Your task
The result should be an exact copy of the data, free of pictures.

Records

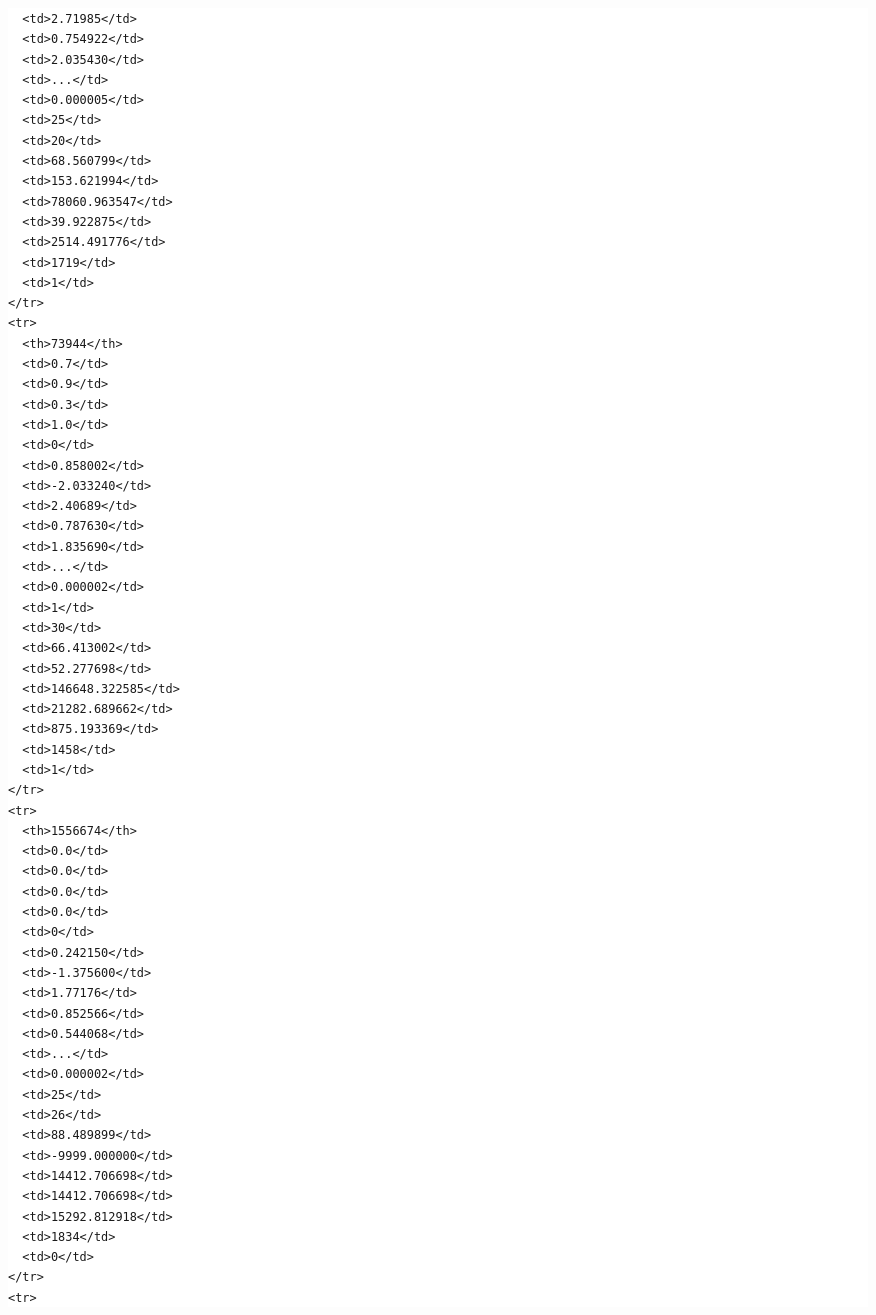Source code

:      <td>2.71985</td>
      <td>0.754922</td>
      <td>2.035430</td>
      <td>...</td>
      <td>0.000005</td>
      <td>25</td>
      <td>20</td>
      <td>68.560799</td>
      <td>153.621994</td>
      <td>78060.963547</td>
      <td>39.922875</td>
      <td>2514.491776</td>
      <td>1719</td>
      <td>1</td>
    </tr>
    <tr>
      <th>73944</th>
      <td>0.7</td>
      <td>0.9</td>
      <td>0.3</td>
      <td>1.0</td>
      <td>0</td>
      <td>0.858002</td>
      <td>-2.033240</td>
      <td>2.40689</td>
      <td>0.787630</td>
      <td>1.835690</td>
      <td>...</td>
      <td>0.000002</td>
      <td>1</td>
      <td>30</td>
      <td>66.413002</td>
      <td>52.277698</td>
      <td>146648.322585</td>
      <td>21282.689662</td>
      <td>875.193369</td>
      <td>1458</td>
      <td>1</td>
    </tr>
    <tr>
      <th>1556674</th>
      <td>0.0</td>
      <td>0.0</td>
      <td>0.0</td>
      <td>0.0</td>
      <td>0</td>
      <td>0.242150</td>
      <td>-1.375600</td>
      <td>1.77176</td>
      <td>0.852566</td>
      <td>0.544068</td>
      <td>...</td>
      <td>0.000002</td>
      <td>25</td>
      <td>26</td>
      <td>88.489899</td>
      <td>-9999.000000</td>
      <td>14412.706698</td>
      <td>14412.706698</td>
      <td>15292.812918</td>
      <td>1834</td>
      <td>0</td>
    </tr>
    <tr>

Solution below
Source code

:      <td>2.71985</td>
      <td>0.754922</td>
      <td>2.035430</td>
      <td>...</td>
      <td>0.000005</td>
      <td>25</td>
      <td>20</td>
      <td>68.560799</td>
      <td>153.621994</td>
      <td>78060.963547</td>
      <td>39.922875</td>
      <td>2514.491776</td>
      <td>1719</td>
      <td>1</td>
    </tr>
    <tr>
      <th>73944</th>
      <td>0.7</td>
      <td>0.9</td>
      <td>0.3</td>
      <td>1.0</td>
      <td>0</td>
      <td>0.858002</td>
      <td>-2.033240</td>
      <td>2.40689</td>
      <td>0.787630</td>
      <td>1.835690</td>
      <td>...</td>
      <td>0.000002</td>
      <td>1</td>
      <td>30</td>
      <td>66.413002</td>
      <td>52.277698</td>
      <td>146648.322585</td>
      <td>21282.689662</td>
      <td>875.193369</td>
      <td>1458</td>
      <td>1</td>
    </tr>
    <tr>
      <th>1556674</th>
      <td>0.0</td>
      <td>0.0</td>
      <td>0.0</td>
      <td>0.0</td>
      <td>0</td>
      <td>0.242150</td>
      <td>-1.375600</td>
      <td>1.77176</td>
      <td>0.852566</td>
      <td>0.544068</td>
      <td>...</td>
      <td>0.000002</td>
      <td>25</td>
      <td>26</td>
      <td>88.489899</td>
      <td>-9999.000000</td>
      <td>14412.706698</td>
      <td>14412.706698</td>
      <td>15292.812918</td>
      <td>1834</td>
      <td>0</td>
    </tr>
    <tr>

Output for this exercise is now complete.